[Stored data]
--------------------------------------------------

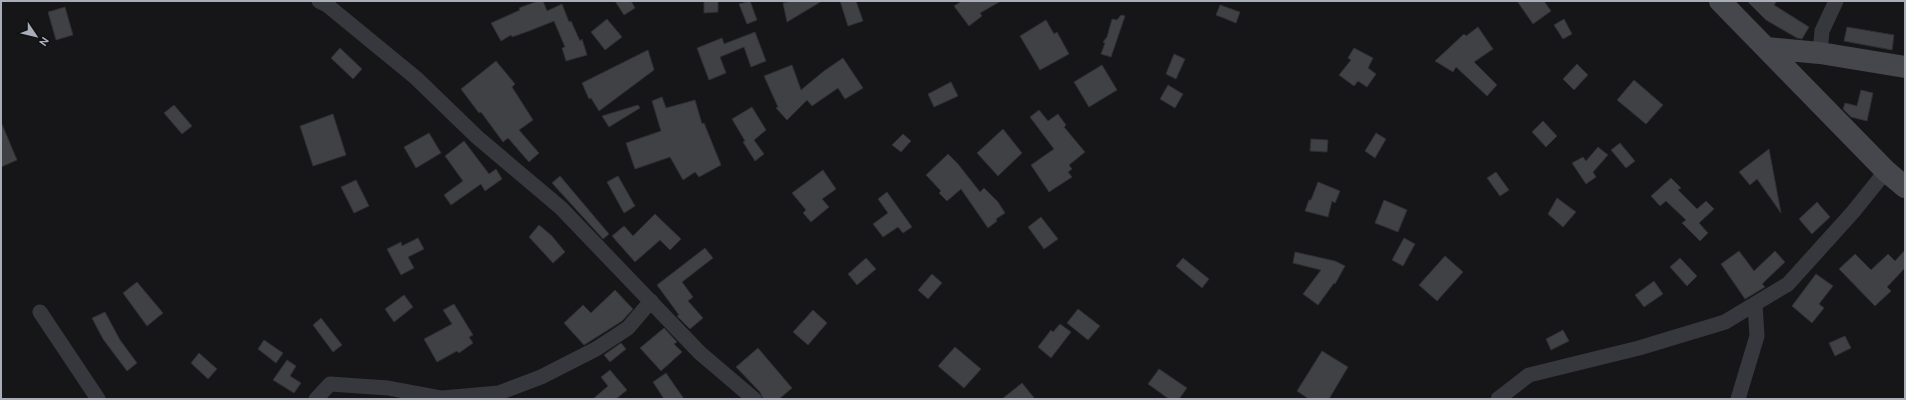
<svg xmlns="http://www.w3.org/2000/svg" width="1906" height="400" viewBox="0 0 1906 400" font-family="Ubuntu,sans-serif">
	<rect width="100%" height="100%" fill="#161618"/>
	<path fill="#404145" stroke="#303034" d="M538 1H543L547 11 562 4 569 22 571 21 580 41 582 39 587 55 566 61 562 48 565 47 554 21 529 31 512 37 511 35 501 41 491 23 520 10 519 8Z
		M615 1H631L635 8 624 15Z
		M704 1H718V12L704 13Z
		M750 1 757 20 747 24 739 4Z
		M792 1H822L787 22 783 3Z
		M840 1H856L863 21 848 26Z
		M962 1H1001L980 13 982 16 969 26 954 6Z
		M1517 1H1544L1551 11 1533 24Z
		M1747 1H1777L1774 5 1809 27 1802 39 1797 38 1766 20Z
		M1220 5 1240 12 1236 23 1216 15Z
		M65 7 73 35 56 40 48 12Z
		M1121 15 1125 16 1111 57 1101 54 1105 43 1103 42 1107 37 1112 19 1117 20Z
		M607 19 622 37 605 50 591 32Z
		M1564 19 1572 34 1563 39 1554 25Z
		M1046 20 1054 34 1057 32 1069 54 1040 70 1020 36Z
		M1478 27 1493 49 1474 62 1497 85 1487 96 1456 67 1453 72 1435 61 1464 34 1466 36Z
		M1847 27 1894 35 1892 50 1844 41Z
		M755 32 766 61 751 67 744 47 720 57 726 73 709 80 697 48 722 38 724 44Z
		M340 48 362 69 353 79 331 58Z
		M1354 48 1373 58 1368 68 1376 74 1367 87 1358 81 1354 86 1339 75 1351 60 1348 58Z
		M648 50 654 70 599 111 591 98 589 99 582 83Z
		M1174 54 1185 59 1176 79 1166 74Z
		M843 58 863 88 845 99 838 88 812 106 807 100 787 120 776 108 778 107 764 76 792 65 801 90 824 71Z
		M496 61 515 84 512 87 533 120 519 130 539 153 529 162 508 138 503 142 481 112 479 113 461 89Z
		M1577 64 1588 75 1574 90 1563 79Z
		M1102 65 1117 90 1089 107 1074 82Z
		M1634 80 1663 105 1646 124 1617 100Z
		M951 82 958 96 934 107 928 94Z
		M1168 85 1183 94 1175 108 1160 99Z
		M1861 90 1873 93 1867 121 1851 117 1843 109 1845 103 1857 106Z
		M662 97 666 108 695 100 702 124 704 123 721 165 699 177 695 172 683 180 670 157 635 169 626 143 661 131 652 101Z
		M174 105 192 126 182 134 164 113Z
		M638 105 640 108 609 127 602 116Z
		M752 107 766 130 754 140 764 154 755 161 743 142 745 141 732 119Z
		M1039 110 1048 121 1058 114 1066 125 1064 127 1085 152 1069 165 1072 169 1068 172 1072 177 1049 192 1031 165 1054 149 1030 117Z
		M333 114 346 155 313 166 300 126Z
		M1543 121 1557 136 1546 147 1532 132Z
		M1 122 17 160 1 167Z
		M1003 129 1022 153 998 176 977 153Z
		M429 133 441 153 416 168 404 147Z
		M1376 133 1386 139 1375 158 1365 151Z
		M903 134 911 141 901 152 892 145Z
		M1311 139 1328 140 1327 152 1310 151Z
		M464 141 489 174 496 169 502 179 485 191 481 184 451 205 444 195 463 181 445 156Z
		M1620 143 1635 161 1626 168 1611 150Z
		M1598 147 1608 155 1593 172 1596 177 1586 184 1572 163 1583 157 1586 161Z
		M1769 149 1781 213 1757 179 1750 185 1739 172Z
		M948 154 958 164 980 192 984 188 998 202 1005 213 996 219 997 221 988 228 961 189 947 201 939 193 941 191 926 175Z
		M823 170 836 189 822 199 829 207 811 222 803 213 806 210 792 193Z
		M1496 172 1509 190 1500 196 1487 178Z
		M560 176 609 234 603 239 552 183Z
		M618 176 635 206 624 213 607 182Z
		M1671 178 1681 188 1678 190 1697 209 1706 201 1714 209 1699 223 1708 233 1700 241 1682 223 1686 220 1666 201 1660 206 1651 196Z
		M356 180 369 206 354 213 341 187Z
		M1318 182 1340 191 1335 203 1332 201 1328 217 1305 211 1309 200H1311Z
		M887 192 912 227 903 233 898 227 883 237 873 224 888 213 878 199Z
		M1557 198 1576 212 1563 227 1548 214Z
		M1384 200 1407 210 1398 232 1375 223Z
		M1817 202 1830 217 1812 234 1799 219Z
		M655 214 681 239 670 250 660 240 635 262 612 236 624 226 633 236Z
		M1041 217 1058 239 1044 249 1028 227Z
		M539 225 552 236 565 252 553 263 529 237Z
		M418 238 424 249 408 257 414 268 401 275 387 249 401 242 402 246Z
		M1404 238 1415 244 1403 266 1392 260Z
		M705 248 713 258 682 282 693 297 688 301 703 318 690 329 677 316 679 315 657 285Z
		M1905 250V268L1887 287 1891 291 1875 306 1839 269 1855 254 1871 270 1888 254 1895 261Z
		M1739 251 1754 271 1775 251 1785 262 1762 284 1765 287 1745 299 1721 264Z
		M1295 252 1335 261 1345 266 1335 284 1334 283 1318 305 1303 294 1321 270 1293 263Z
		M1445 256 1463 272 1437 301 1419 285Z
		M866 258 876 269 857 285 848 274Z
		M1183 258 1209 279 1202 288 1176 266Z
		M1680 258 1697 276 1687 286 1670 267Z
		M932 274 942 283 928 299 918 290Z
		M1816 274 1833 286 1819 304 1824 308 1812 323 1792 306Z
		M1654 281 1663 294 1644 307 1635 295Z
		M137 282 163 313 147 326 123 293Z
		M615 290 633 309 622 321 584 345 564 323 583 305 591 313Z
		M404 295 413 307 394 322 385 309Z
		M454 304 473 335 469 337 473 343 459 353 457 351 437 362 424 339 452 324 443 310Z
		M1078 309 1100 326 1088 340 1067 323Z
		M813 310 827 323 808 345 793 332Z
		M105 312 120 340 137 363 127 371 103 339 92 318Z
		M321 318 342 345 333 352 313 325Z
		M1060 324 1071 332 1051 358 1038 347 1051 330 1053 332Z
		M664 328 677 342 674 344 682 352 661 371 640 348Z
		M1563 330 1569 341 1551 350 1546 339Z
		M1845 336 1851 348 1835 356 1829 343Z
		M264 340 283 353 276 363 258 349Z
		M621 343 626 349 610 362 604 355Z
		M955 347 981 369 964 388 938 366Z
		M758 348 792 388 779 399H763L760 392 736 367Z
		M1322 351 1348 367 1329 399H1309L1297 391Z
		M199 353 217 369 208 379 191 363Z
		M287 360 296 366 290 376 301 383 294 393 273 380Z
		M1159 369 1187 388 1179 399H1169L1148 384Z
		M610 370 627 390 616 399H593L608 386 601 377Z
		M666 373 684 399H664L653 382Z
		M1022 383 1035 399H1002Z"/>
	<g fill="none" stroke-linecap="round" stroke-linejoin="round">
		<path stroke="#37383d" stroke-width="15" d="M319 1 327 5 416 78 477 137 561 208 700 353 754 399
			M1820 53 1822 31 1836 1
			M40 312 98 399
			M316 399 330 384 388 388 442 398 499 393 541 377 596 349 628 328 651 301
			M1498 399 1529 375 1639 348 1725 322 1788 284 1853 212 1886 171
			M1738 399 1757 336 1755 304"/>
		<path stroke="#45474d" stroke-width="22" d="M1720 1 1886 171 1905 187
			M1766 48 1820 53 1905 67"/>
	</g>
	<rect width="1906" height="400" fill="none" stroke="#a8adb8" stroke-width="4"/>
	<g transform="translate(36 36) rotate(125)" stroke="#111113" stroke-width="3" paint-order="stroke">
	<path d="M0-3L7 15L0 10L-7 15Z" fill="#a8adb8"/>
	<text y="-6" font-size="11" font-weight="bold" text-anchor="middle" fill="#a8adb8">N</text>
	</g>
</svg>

--------------------------------------------------

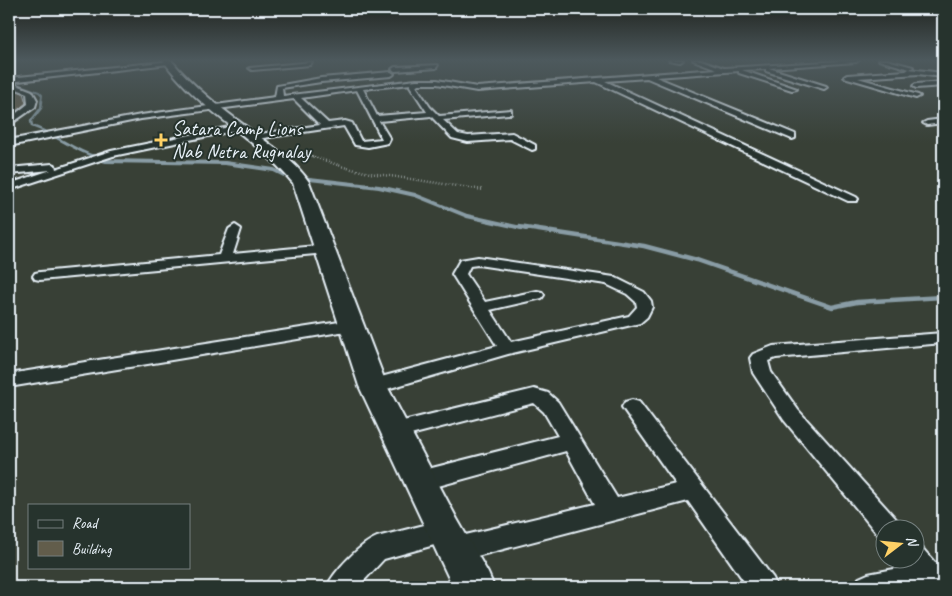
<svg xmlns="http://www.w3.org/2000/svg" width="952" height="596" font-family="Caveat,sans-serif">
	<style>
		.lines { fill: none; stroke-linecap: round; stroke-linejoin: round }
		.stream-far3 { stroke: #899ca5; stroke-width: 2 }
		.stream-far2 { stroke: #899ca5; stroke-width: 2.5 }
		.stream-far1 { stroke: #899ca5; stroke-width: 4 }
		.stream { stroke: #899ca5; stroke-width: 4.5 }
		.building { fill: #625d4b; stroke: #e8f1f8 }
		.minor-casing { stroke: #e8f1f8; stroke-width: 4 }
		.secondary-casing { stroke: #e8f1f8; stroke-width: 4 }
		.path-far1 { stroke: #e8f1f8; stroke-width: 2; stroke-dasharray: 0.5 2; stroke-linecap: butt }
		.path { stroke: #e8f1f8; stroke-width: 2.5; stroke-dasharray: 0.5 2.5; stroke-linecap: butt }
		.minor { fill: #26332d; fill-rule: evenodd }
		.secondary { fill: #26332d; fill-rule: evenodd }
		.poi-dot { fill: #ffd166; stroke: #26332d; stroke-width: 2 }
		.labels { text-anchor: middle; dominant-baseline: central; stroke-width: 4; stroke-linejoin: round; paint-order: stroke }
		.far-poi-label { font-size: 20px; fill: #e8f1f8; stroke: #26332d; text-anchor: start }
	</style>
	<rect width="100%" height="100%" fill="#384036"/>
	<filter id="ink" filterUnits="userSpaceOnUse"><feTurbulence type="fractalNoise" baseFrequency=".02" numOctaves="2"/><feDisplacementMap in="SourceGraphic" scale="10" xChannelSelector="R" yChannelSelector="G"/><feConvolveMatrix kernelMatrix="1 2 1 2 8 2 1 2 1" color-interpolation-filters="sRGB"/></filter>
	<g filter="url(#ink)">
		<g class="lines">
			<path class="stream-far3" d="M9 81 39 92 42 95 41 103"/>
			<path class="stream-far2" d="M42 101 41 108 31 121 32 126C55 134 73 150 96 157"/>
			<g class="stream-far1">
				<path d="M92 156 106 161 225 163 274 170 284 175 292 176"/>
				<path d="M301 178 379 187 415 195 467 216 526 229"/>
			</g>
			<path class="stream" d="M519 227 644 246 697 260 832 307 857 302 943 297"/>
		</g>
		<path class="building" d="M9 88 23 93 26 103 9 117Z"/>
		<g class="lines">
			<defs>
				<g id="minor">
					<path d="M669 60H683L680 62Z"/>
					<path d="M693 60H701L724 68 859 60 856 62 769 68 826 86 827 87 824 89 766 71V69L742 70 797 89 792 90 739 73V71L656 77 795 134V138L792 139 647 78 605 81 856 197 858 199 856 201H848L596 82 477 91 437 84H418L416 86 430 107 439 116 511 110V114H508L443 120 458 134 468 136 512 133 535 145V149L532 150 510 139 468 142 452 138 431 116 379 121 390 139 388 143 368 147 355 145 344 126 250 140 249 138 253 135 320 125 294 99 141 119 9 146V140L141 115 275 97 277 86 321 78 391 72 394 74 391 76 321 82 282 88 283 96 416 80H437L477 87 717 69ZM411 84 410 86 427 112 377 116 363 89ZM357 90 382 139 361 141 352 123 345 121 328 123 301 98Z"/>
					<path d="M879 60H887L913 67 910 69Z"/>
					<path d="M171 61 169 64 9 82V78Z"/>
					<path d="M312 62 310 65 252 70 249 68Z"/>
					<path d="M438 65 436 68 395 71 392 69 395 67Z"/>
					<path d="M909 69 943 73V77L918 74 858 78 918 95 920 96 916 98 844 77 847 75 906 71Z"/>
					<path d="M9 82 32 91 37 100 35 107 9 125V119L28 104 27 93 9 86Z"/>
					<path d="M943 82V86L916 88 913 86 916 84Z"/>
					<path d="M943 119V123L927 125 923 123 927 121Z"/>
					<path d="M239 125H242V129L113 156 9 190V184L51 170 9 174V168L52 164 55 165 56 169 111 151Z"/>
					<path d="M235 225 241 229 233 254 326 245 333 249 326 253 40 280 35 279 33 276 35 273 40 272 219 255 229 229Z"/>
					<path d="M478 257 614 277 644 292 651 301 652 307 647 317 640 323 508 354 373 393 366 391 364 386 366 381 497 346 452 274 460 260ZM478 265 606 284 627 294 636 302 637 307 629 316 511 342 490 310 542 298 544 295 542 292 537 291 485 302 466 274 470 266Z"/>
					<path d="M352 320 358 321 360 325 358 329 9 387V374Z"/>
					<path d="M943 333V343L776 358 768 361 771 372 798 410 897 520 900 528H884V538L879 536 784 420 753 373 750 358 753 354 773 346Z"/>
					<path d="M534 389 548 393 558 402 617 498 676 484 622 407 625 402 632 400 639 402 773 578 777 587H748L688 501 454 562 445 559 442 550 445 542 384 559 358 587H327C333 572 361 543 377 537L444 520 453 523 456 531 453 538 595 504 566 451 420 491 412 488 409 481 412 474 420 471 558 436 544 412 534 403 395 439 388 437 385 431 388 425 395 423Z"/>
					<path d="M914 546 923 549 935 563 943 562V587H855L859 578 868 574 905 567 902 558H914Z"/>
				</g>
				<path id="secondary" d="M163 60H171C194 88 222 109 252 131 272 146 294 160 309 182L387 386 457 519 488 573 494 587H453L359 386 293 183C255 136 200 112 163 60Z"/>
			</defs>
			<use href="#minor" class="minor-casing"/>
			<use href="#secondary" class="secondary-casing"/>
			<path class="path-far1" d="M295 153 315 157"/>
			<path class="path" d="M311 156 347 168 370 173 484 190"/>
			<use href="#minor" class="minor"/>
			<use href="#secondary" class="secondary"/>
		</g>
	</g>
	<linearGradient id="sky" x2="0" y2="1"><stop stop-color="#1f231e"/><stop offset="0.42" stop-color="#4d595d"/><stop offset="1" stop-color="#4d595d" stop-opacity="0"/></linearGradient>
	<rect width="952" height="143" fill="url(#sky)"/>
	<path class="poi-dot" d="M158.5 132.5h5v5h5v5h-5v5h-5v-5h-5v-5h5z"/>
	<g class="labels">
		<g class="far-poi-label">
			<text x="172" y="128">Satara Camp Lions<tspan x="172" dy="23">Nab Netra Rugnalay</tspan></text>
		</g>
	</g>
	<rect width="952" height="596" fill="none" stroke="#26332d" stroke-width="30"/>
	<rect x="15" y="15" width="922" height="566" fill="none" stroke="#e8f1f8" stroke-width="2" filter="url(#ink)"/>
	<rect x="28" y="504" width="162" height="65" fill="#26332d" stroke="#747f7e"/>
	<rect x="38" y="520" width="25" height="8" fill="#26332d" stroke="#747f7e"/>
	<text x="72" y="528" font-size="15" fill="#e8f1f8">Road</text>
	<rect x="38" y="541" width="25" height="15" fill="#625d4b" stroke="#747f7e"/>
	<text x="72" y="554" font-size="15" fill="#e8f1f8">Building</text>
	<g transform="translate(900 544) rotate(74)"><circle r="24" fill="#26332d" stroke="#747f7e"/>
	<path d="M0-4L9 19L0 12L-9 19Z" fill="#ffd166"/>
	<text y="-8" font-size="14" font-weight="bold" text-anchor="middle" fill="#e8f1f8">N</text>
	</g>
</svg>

--------------------------------------------------

- **Problem statement**
Across the data above, how many lines carry the word "bold"? Only the number is needed.

- **Your solution**
2